Exercise data ::
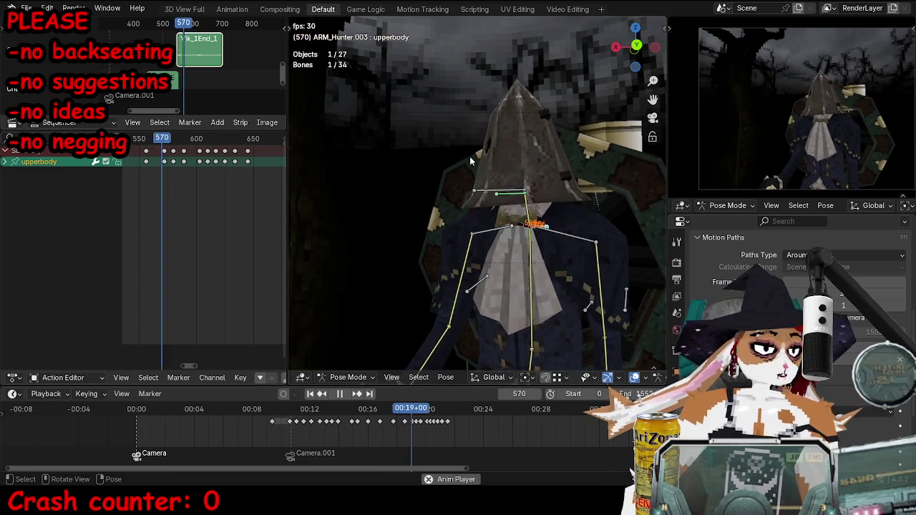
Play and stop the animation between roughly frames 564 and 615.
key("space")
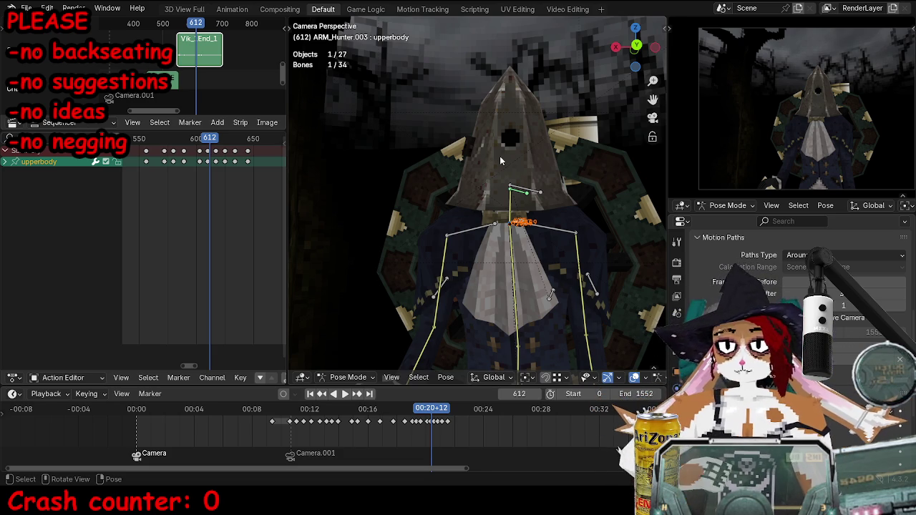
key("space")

---

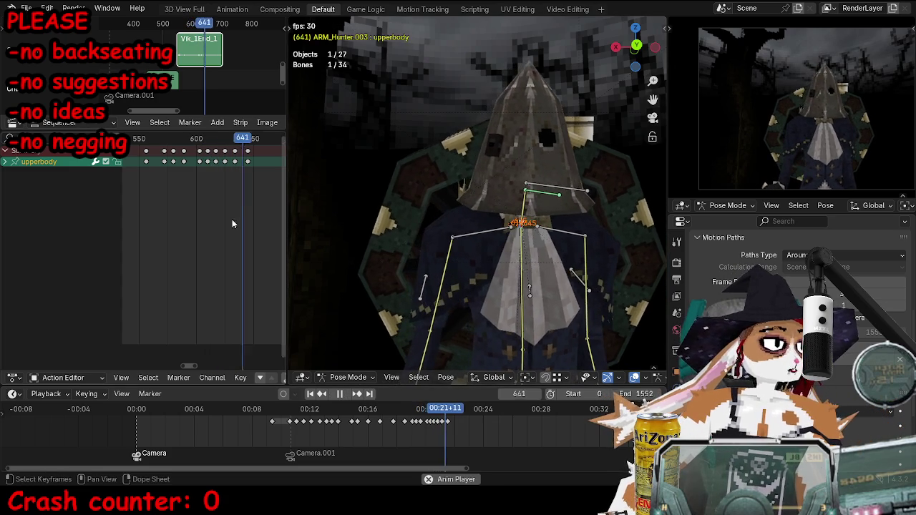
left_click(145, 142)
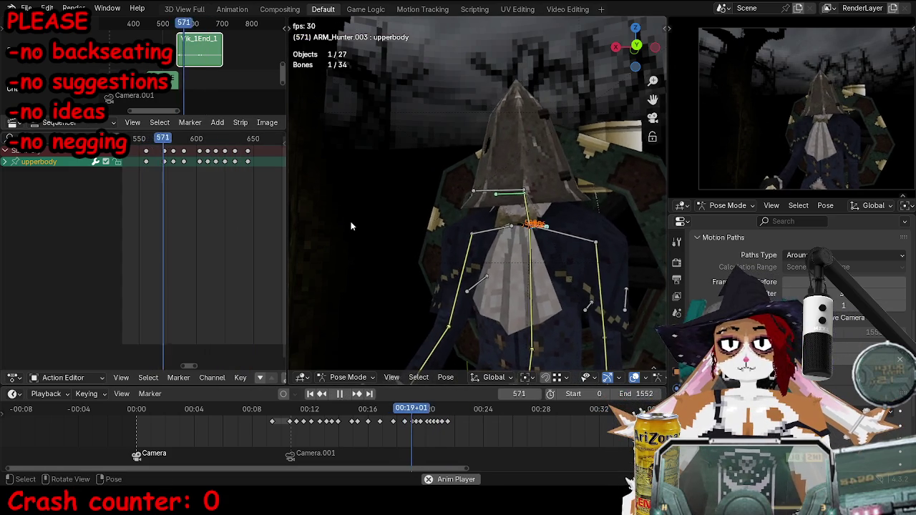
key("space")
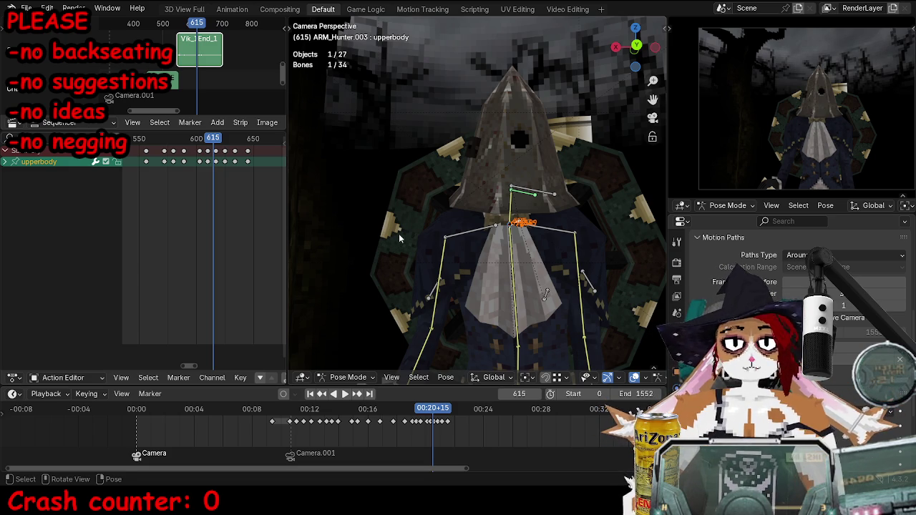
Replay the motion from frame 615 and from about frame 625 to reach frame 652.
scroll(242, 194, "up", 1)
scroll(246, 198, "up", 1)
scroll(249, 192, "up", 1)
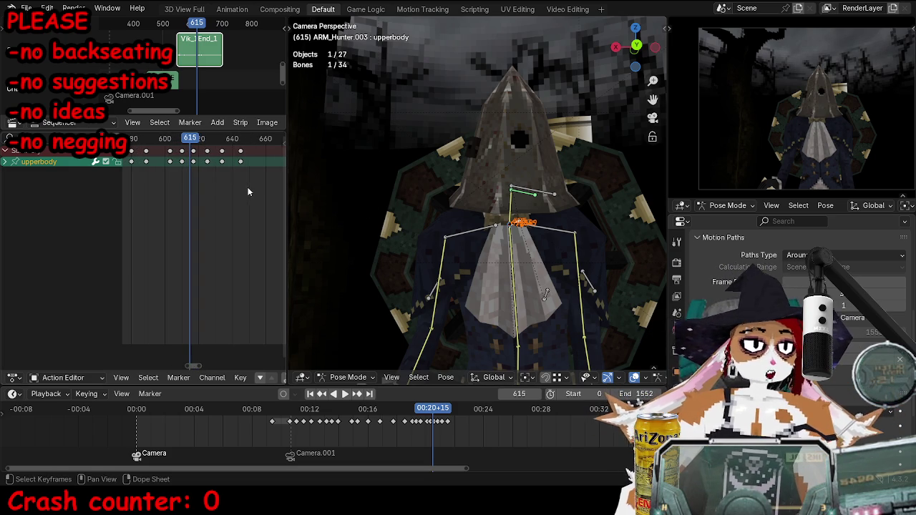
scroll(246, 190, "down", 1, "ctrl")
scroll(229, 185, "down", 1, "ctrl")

What to work on :: State how many lines of the entries include the string "scroll", with nothing besides the number.

Task response :: 5